Alors que les partenaires sociaux doivent, d’ici à quelques semaines, renégocier la convention d’assurance chômage, l’Unedic – qui gère le régime d’assurance chômage – a rendu public, le 18 janvier, un rapport de la Cour des comptes prônant une réforme des règles d’indemnisation des demandeurs d’emploi(1). Quelques heures plus tôt, le chef de l’Etat avait justement émis le souhait, lors de ses vœux aux acteurs de l’entreprise de l’emploi (voir ce numéro page 5), que ces règles soient modifiées afin de favoriser le retour à l’emploi des chômeurs.
Dans ce rapport remis six jours plus tôt au bureau de l’Unedic, la Haute Juridiction financière considère que, « dans un contexte marqué depuis plusieurs décennies par un taux élevé de chômage, il n’est pas possible d’attendre de la seule reprise de la croissance la résorption de la dette de l’Unedic », qui devrait atteindre 29,4 milliards d’euros à la fin 2016, et même 35 milliards d’euros à la fin 2018. Un niveau « préoccupant »qui « soulève la question de la soutenabilité du régime » d’assurance chômage. La Cour des comptes appelle donc les partenaires sociaux à « effectuer des choix pour garantir sa pérennité ». D’autant que, selon elle, « la France se caractérise par un taux de remplacement (indemnisation/salaire) élevé par rapport aux autres pays de l’OCDE[2] (de l’ordre de 70 % du salaire moyen net pour un célibataire sans enfant). Elle est aussi l’un des pays dont le régime d’assurance chômage couvre le plus grand nombre de chômeurs avec une éligibilité acquise après quatre mois de travail, ce qui constitue la durée la plus courte des pays de l’OCDE. La durée maximale d’indemnisation est également l’une des plus élevées, avec 24 mois sans dégressivité, voire 36 mois pour les plus de 50 ans. Enfin, le montant maximal d’indemnisation (6 200 € net par mois) apparaît comme le plus élevé parmi les pays comparables. »
Du côté des recettes du régime d’assurance chômage, la Cour des comptes a identifié « trois paramètres essentiels » sur lesquels les partenaires sociaux pourraient agir :
→ l’assiette des contributions d’assurance chômage, qui est limitée à quatre fois le plafond de la sécurité sociale, ce qui représente 800 millions de pertes ;
→ le taux des contributions, qui est resté inchangé depuis 2007. Or 0,1 point de contribution supplémentaire représente un montant d’environ 500 millions d’euros ;
→ la modulation des contributions.

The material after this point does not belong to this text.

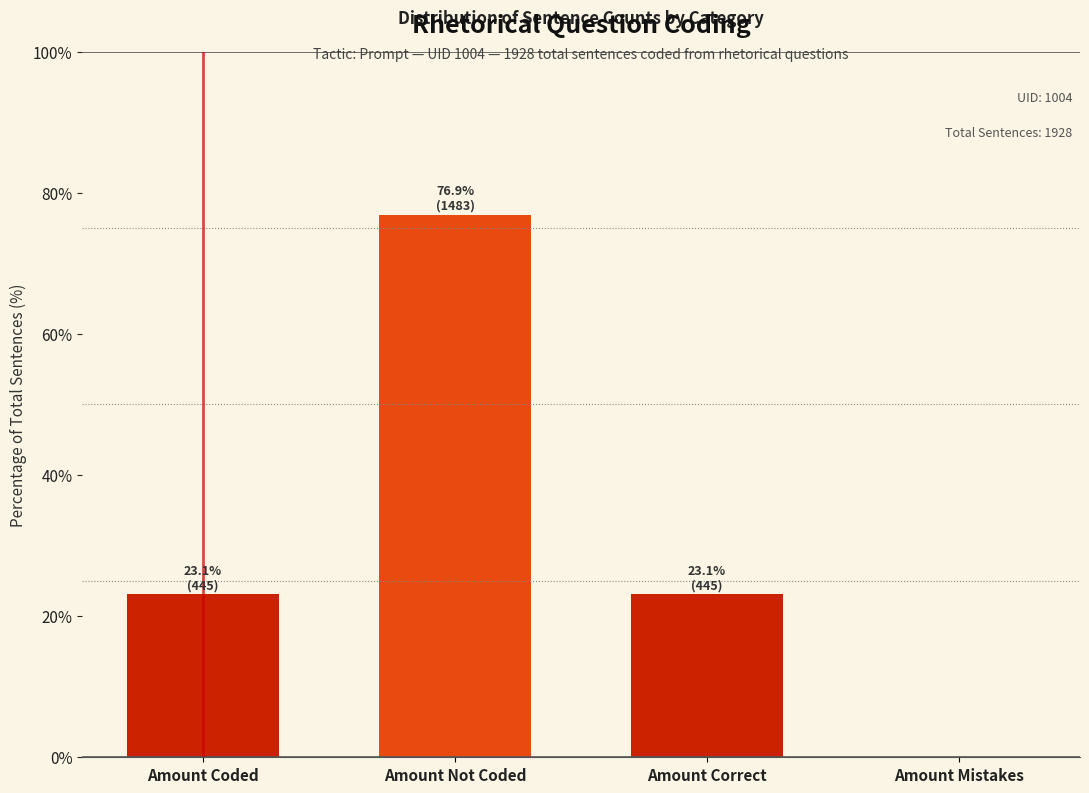

Which has a higher value, Amount Coded or Amount Not Coded?

Amount Not Coded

Selon la cour, par exemple, augmenter de 1 point les contributions patronales pour les contrats à durée déterminée permettrait d’engranger 250 millions d’euros de recettes nouvelles.

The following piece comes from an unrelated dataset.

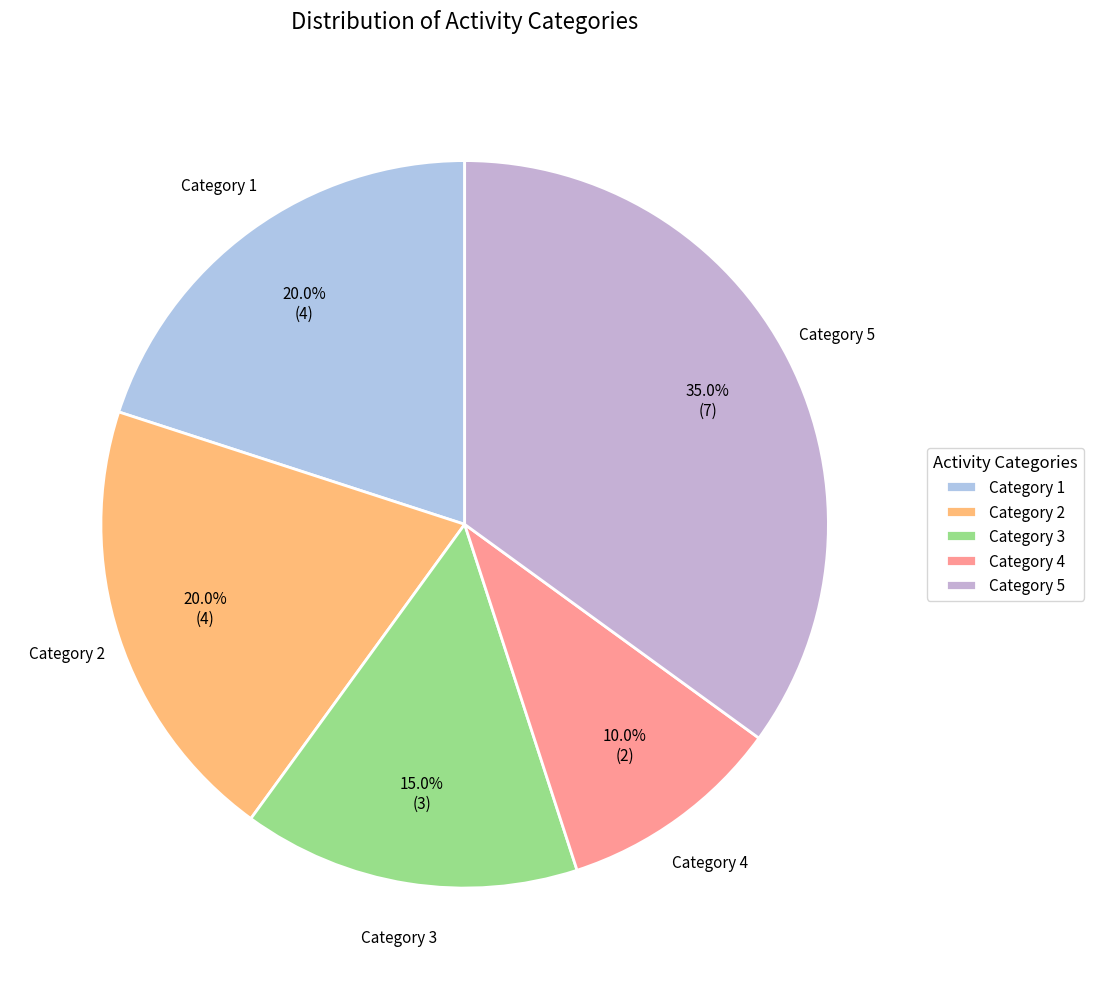

To the nearest percent, what is the difference between the largest and smallest slice percentages?

25%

En ce qui concerne les dépenses du régime d’assurance chômage, les partenaires sociaux pourraient, selon les magistrats de la rue Cambon, faire des économies en modifiant :
→ la durée d’affiliation requise pour ouvrir droit à des allocations de chômage. Ainsi, le passage de la durée d’affiliation de quatre à six mois représenterait une économie brute annuelle de 1,8 milliard d’euros. Toutefois, préviennent les magistrats financiers, « il faut tenir compte du fait qu’une partie de ce montant se reporterait sur les prestations de solidarité versées par l’Etat », entraînant donc un « coût pour les finances publiques » ;
→ la durée maximale d’indemnisation. Le rapport suggère de réserver la durée maximale d’indemnisation de trois ans aux plus de 55 ans, au lieu des plus de 50 ans aujourd’hui, ce qui engendrerait une économie de 450 millions d’euros ;
→ le mode de calcul de l’indemnisation. La Cour des comptes pointe notamment du doigt le principe « un jour cotisé, un jour indemnisé » et propose de passer à un ratio de 0,9 jour indemnisé pour un jour cotisé, ce qui représenterait une économie de 1,2 milliard d’euros.

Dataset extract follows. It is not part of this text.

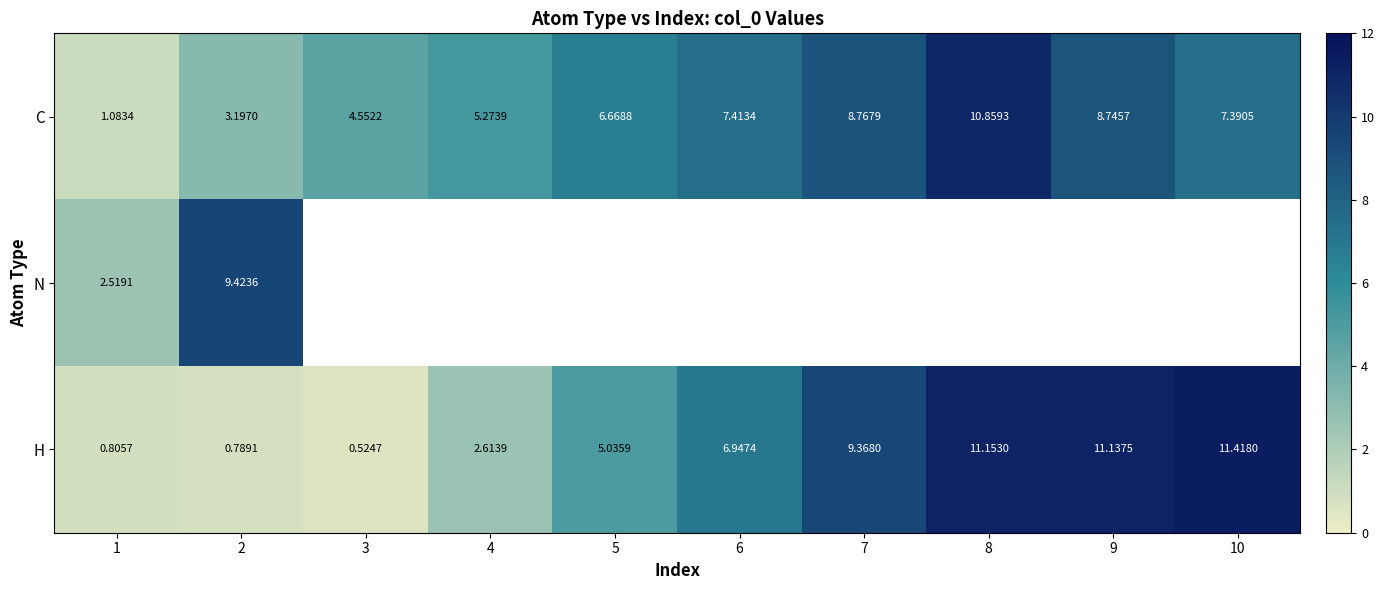

How many values in the C series exceed 7?

5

Au-delà, la juridiction financière souligne le « coût élevé » du mécanisme dit d’activité réduite permettant à un allocataire de cumuler salaire et allocations de chômage, et qui peut « installer les salariés de certains secteurs dans la précarité ». Selon elle, ce mécanisme présente en outre des redondances avec le nouveau dispositif des droits rechargeables(3). Enfin, la Cour des comptes juge la durée de validité des conventions d’assurance chômage – deux ans – « trop courte » car elle ne permet pas, notamment, « de procéder aux évaluations nécessaires des dispositifs mis en place ».
(1) L’Unedic et sa gestion de l’assurance chômage – Observations définitives – Disponible sur
(2) L’Organisation de coopération et de développement économiques (OCDE) est une organisation internationale d’études économiques, dont les 34 pays membres – des pays développés pour la plupart – ont en commun un système de gouvernement démocratique et une économie de marché.